Problem to work on - Return the lines below in which the string "Preeclampsia" occurs.

=== Data records ===

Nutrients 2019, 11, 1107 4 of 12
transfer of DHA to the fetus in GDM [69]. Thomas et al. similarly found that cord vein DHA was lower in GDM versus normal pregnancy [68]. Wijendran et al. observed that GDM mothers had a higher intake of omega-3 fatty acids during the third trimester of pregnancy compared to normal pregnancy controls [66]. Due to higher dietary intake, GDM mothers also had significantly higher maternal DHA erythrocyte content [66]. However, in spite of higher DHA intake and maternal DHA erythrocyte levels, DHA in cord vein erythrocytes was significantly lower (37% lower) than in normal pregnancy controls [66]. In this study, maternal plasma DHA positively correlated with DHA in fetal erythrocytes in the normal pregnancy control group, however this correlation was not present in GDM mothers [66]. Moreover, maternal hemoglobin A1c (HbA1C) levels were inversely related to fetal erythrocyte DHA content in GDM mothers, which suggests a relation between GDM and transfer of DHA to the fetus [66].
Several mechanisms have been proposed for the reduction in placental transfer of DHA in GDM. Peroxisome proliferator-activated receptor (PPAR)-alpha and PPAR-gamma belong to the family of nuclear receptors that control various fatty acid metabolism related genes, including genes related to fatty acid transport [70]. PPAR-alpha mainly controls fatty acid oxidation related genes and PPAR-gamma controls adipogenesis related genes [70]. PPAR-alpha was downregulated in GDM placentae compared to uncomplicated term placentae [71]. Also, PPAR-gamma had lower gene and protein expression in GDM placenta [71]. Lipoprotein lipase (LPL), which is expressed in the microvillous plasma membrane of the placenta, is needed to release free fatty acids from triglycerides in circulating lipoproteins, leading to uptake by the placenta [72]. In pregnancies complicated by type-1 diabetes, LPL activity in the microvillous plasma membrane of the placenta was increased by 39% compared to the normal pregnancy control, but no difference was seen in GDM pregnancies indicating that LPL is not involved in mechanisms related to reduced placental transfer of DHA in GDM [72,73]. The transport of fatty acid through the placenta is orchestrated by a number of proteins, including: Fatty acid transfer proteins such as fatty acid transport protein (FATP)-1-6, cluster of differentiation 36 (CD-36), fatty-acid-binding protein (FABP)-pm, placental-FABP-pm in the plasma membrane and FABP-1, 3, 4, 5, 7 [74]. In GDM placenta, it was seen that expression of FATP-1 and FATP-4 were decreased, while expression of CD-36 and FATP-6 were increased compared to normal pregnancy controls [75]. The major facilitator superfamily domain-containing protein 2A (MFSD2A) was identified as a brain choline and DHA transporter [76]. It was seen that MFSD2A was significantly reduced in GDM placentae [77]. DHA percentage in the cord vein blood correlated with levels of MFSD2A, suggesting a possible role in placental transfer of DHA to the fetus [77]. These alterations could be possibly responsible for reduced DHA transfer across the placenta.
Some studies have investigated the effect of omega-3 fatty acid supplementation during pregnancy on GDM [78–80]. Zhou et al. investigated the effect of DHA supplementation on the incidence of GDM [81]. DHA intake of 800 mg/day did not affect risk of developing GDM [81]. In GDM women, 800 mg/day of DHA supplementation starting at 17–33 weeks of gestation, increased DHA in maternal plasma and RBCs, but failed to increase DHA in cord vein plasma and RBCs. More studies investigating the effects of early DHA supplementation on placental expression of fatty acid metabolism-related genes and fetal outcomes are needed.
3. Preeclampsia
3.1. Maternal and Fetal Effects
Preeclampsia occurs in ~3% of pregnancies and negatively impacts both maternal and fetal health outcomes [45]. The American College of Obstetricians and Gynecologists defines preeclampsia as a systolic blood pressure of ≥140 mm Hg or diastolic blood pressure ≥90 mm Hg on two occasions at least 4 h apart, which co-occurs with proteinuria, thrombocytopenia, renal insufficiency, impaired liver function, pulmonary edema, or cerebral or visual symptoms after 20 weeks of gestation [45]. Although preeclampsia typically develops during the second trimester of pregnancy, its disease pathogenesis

===

Solution to the exercise -
3. Preeclampsia
Preeclampsia occurs in ~3% of pregnancies and negatively impacts both maternal and fetal health outcomes [45]. The American College of Obstetricians and Gynecologists defines preeclampsia as a systolic blood pressure of ≥140 mm Hg or diastolic blood pressure ≥90 mm Hg on two occasions at least 4 h apart, which co-occurs with proteinuria, thrombocytopenia, renal insufficiency, impaired liver function, pulmonary edema, or cerebral or visual symptoms after 20 weeks of gestation [45]. Although preeclampsia typically develops during the second trimester of pregnancy, its disease pathogenesis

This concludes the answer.